Indian Rupee Sees Significant Rise Amid RBI's New Currency Measures
Indian Rupee's Recovery in Early Trading
During the initial trading hours on Monday, the Indian Rupee appreciated nearly 1% to reach 93.85 against the US dollar. This increase follows the Reserve Bank of India's (RBI) recent decision to tighten the limits on banks' foreign exchange positions. The Rupee has experienced a decline of over 4% in March, marking its worst monthly performance in over seven years, and it previously hit a record low of 94.8400.
Factors Behind the Rupee's Decline
Reasons for the Indian Rupee's Decline
The significant drop in the Indian Rupee can be attributed to the RBI's directive limiting banks' net open positions on the currency (NOP-INR) in the onshore deliverable market to $100 million by the end of each business day. This action reflects increasing concerns regarding currency volatility. According to current regulations, authorized dealers can establish their NOP with board approval, as long as these limits do not surpass 25% of the firm's total capital.
Reports indicate that the RBI sold a net total of $51.7 billion in dollars last year. As per Bloomberg, banks are requesting an extension to meet these new compliance deadlines, cautioning that a swift adjustment could lead to substantial losses, and they are advocating for the rule to apply solely to new positions.
Moreover, the central bank has been actively supporting the Indian Rupee by intervening in both the spot and offshore non-deliverable forwards (NDF) markets. Since the onset of the conflict in Iran, the Rupee has depreciated by over 4%, positioning it as one of the more vulnerable currencies in Asia.

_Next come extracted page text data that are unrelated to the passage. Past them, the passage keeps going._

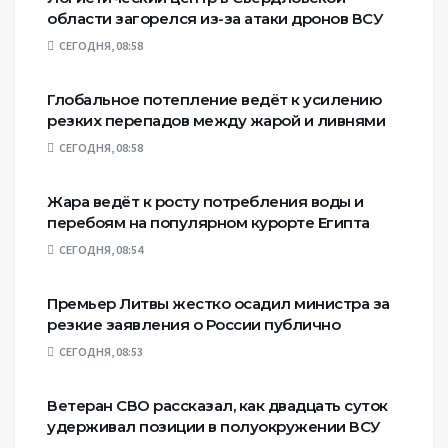
области загорелся из-за атаки дронов ВСУ
СЕГОДНЯ, 08:58
Глобальное потепление ведёт к усилению
резких перепадов между жарой и ливнями
СЕГОДНЯ, 08:58
Жара ведёт к росту потребления воды и
перебоям на популярном курорте Египта
СЕГОДНЯ, 08:54
Премьер Литвы жестко осадил министра за
резкие заявления о России публично
СЕГОДНЯ, 08:53
Ветеран СВО рассказал, как двадцать суток
удерживал позиции в полуокружении ВСУ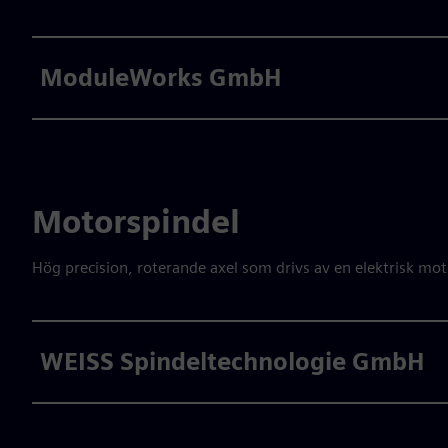
ModuleWorks GmbH
Motorspindel
Hög precision, roterande axel som drivs av en elektrisk mo
WEISS Spindeltechnologie GmbH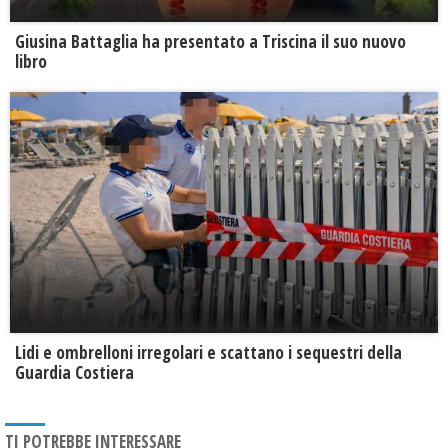
Giusina Battaglia ha presentato a Triscina il suo nuovo
libro
Lidi e ombrelloni irregolari e scattano i sequestri della
Guardia Costiera
TI POTREBBE INTERESSARE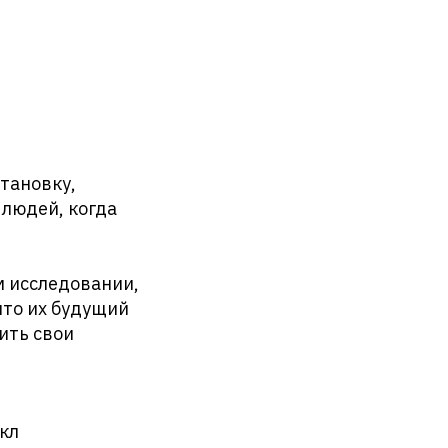
тановку,
 людей, когда
м исследовании,
что их будущий
ить свои
йкл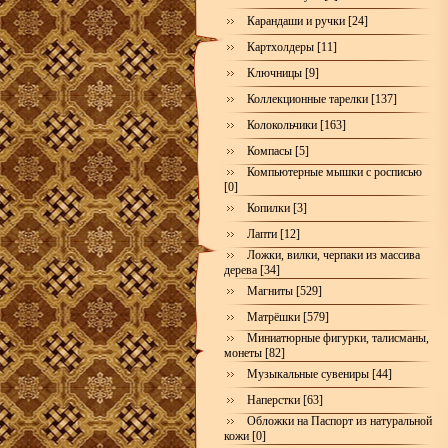
Карандаши и ручки [24]
Картхолдеры [11]
Ключницы [9]
Коллекционные тарелки [137]
Колокольчики [163]
Компасы [5]
Компьютерные мышки с росписью
[0]
Копилки [3]
Лапти [12]
Ложки, вилки, черпаки из массива
дерева [34]
Магниты [529]
Матрёшки [579]
Миниатюрные фигурки, талисманы,
монеты [82]
Музыкальные сувениры [44]
Наперстки [63]
Обложки на Паспорт из натуральной
кожи [0]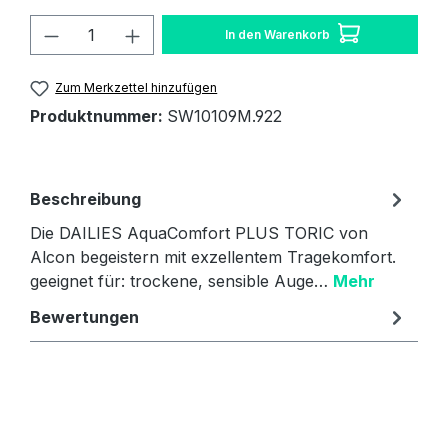
Produkt Anzahl: Gib den gewünschten W
In den Warenkorb
Zum Merkzettel hinzufügen
Produktnummer:
SW10109M.922
Beschreibung
Die DAILIES AquaComfort PLUS TORIC von
Alcon begeistern mit exzellentem Tragekomfort.
geeignet für: trockene, sensible Auge…
Mehr
Bewertungen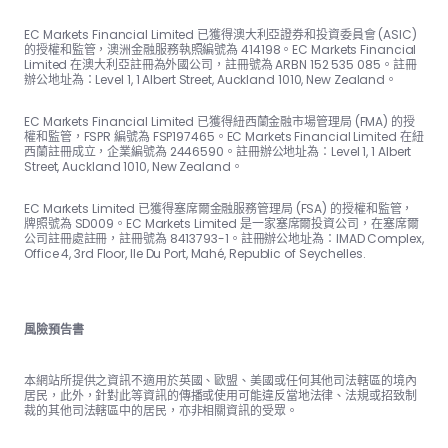
EC Markets Financial Limited 已獲得澳大利亞證券和投資委員會 (ASIC)
的授權和監管，澳洲金融服務執照編號為 414198。EC Markets Financial
Limited 在澳大利亞註冊為外國公司，註冊號為 ARBN 152 535 085。註冊
辦公地址為：Level 1, 1 Albert Street, Auckland 1010, New Zealand。
EC Markets Financial Limited 已獲得紐西蘭金融市場管理局 (FMA) 的授
權和監管，FSPR 編號為 FSP197465。EC Markets Financial Limited 在紐
西蘭註冊成立，企業編號為 2446590。註冊辦公地址為：Level 1, 1 Albert
Street, Auckland 1010, New Zealand。
EC Markets Limited 已獲得塞席爾金融服務管理局 (FSA) 的授權和監管，
牌照號為 SD009。EC Markets Limited 是一家塞席爾投資公司，在塞席爾
公司註冊處註冊，註冊號為 8413793-1。註冊辦公地址為：IMAD Complex,
Office 4, 3rd Floor, Ile Du Port, Mahé, Republic of Seychelles.
風險預告書
本網站所提供之資訊不適用於英國、歐盟、美國或任何其他司法轄區的境內
居民，此外，針對此等資訊的傳播或使用可能違反當地法律、法規或招致制
裁的其他司法轄區中的居民，亦非相關資訊的受眾。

Since 2019, the Rupee has weakened by more than 25%, highlighting a disparity between robust domestic fundamentals and currency performance. On Friday, the Rupee fell below the psychologically significant 94-per-dollar threshold for the second time. The ongoing disruptions in the Middle East have affected crucial oil routes, causing a spike in crude prices. Given that India imports over 80% of its oil requirements, the blockade of these routes is inflating crude costs, raising concerns about India's import expenses.